-------- Extracted records

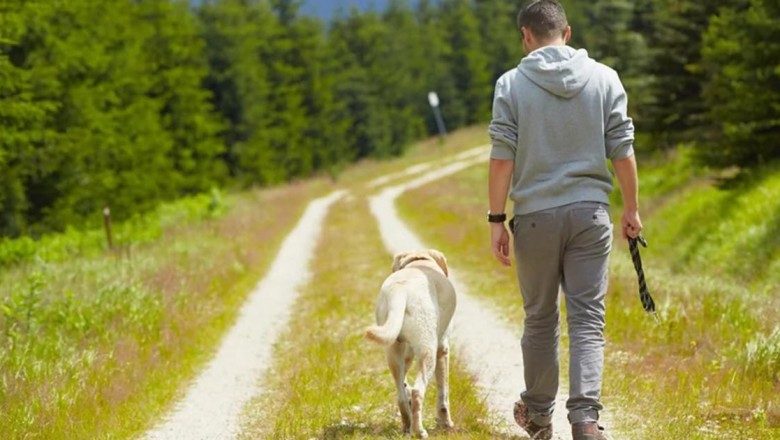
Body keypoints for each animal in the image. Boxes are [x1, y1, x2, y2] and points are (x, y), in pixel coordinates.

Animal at [366, 249, 458, 438]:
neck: (419, 260)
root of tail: (400, 290)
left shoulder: (407, 352)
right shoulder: (443, 349)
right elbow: (443, 395)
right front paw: (446, 424)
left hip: (393, 351)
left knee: (401, 394)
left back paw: (406, 426)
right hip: (428, 352)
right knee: (417, 392)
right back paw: (419, 431)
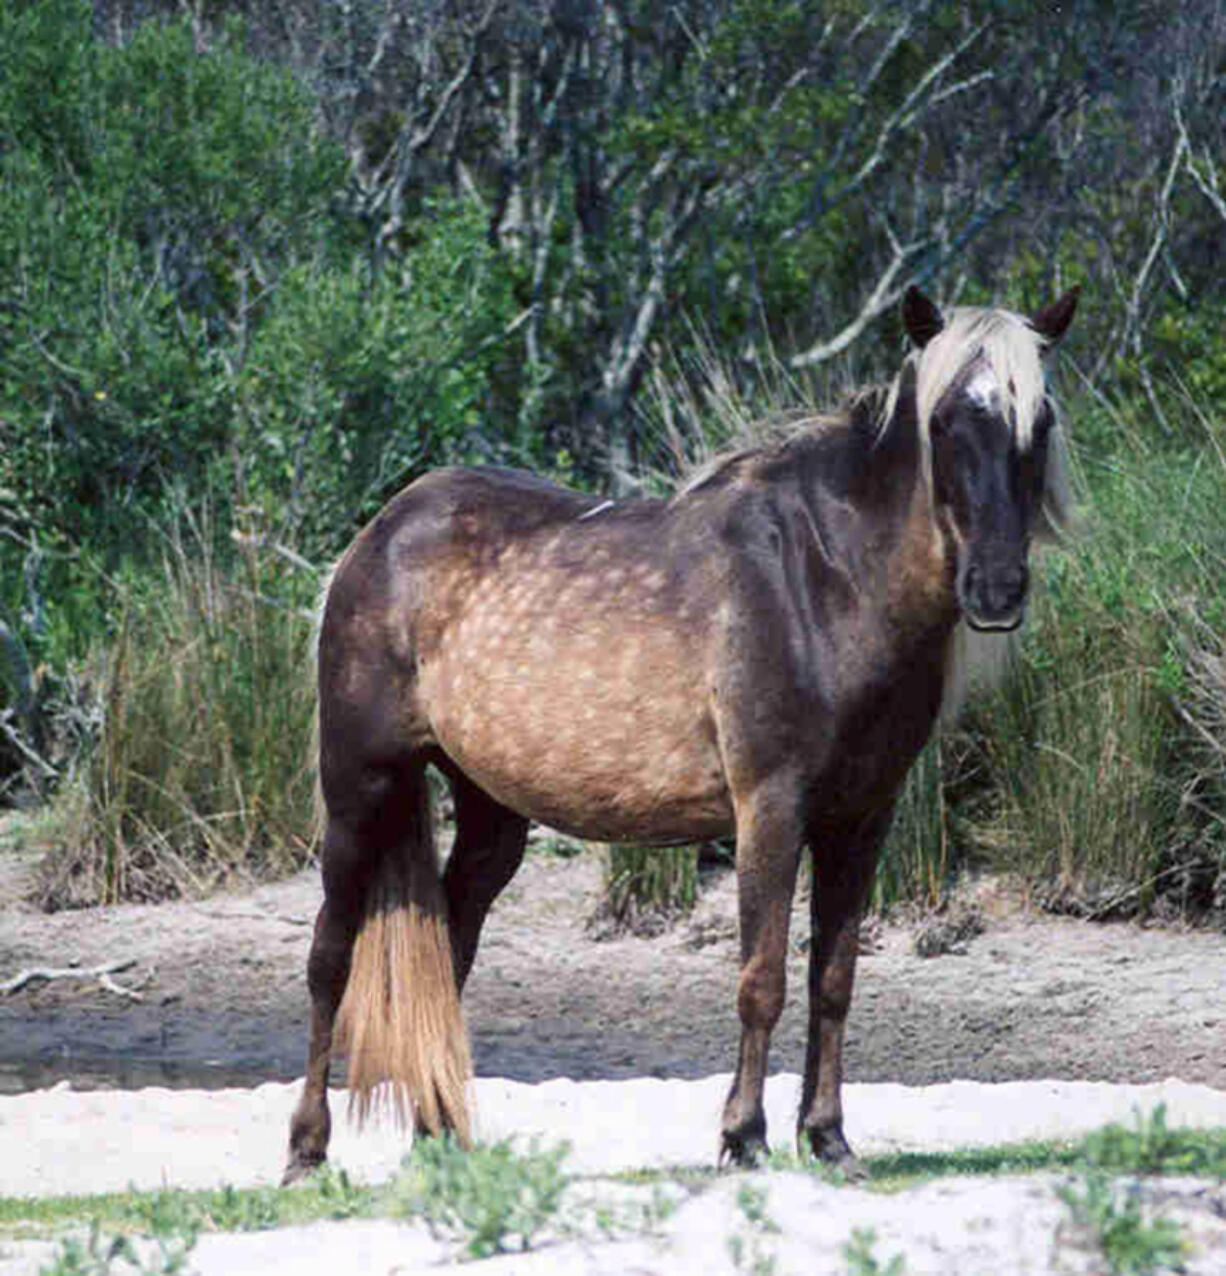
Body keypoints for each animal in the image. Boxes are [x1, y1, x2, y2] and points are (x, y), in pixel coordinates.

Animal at [281, 284, 1076, 1179]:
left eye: (1039, 419)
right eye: (942, 421)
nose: (997, 589)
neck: (827, 579)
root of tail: (377, 536)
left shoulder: (863, 819)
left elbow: (833, 980)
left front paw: (828, 1138)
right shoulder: (770, 810)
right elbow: (762, 978)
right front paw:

----------------

A verbatim copy of the listing is required, with all pictures left out.

Solved problem =>
Body keypoints for each animal in the image. Boxes are [x1, y1, x2, y2] and points are (x, y), in pixel coordinates.

Animal at [366, 249, 458, 438]:
neck: (419, 260)
root of tail: (400, 290)
left shoulder: (407, 352)
right shoulder: (443, 349)
right elbow: (443, 395)
right front paw: (446, 424)
left hip: (393, 351)
left knee: (401, 394)
left back paw: (406, 426)
right hip: (428, 352)
right knee: (417, 392)
right back paw: (419, 431)
Body keypoints for each animal in the image. Boxes are [x1, y1, x2, y2] and points are (x, y), in pixel coordinates.

Animal at [281, 284, 1076, 1179]:
left eye: (1039, 419)
right eye: (942, 421)
nose: (997, 589)
neck: (827, 579)
root of tail: (377, 536)
left shoulder: (863, 819)
left elbow: (833, 980)
left front paw: (828, 1138)
right shoulder: (770, 810)
right elbow: (762, 978)
right front paw:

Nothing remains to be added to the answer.